24 hours in Perthshire. Part 2: Glenturret Distillery and The Famous Grouse Experience

Of the 120 or so single malt whiskies offered by the Century Bar at Gleneagles (pic), I’d like to think that one of them is The Glenturret. That was the name inside the second ‘surprise’ envelope of the day: a visit to what claims to be Scotland’s oldest working distillery - ‘making whisky by hand and by heart since 1775’.

The distillery is located just outside Crieff and is home to The Famous Grouse Experience, where the general manager, Stuart Cassells was Visitor Attraction Manager of the Year at Whisky Magazine’s ‘Icons of Whisky Scotland’ 2016. If you’ve never seen a grouse, pull into the car park at Glenturret. You certainly won’t miss the bronze statue of one.

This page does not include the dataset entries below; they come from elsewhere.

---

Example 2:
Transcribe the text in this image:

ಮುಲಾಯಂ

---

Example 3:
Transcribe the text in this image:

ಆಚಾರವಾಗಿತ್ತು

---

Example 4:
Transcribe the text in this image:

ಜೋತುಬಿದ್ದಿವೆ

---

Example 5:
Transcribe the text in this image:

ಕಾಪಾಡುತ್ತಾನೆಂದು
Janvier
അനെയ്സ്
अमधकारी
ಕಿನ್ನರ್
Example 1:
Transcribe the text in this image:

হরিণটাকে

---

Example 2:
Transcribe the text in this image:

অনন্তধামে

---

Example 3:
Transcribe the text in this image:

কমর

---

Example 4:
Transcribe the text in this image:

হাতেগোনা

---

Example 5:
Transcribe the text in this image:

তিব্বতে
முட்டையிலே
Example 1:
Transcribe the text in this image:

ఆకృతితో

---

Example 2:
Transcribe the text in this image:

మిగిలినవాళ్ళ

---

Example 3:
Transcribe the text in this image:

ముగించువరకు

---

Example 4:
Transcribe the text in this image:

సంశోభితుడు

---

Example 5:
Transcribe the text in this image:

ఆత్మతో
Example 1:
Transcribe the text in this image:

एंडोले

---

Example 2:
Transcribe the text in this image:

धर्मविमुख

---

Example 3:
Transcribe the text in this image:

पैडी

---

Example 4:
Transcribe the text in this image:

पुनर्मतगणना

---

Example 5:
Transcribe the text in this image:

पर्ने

It took us about 30 minutes from Gleneagles, so we arrived in time for lunch: oak smoked salmon sandwiches and salad in the Wilde Thyme at Glenturret cafe/restaurant. Part of the room was festively laid up for a wedding at 4pm but by then we’d done the guided tour and bought the whisky.

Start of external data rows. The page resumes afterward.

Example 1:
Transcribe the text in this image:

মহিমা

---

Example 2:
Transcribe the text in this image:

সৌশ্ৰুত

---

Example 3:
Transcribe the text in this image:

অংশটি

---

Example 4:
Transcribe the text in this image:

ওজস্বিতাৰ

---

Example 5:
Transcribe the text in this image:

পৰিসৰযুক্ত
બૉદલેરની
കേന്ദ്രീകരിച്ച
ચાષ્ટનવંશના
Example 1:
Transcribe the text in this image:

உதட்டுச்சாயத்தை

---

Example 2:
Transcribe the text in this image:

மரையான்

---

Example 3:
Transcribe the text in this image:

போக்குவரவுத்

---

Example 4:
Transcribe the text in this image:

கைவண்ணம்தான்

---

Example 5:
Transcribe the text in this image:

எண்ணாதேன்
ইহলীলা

It was an excellent tour, just the two of us being walked and talked through the process of making whisky, half of the annual production here being peated, half non-peated. There was a distinctly low-tech feel about the place, what with the 120 year old milling machinery, the hand stirring (rousing) of grist and water in the mash tun, the washbacks made of Douglas Fir and, of course, the old stone buildings themselves.

Some of the finished article joins other whiskies in creating The Famous Grouse, the biggest selling whisky in Scotland. Because production of The Glenturret is pretty small, its main retail outlet is here where the full range, including the 10 and 16 year olds, is available. So too is The Famous Grouse. You can bottle your own as well, as the Duke and Duchess of Cambridge did when they opened the new visitor experience in May 2014.

We had a short lesson in nosing and drinking whisky (complete with scratch and sniff cards) and then a little tasting. I got a ‘driver’s dram’ to take away and savour later. And just as we were figuring out the notes of vanilla, orange and sultanas, we heard the sound of a bagpiper tuning up for the bride’s arrival. Perfect timing.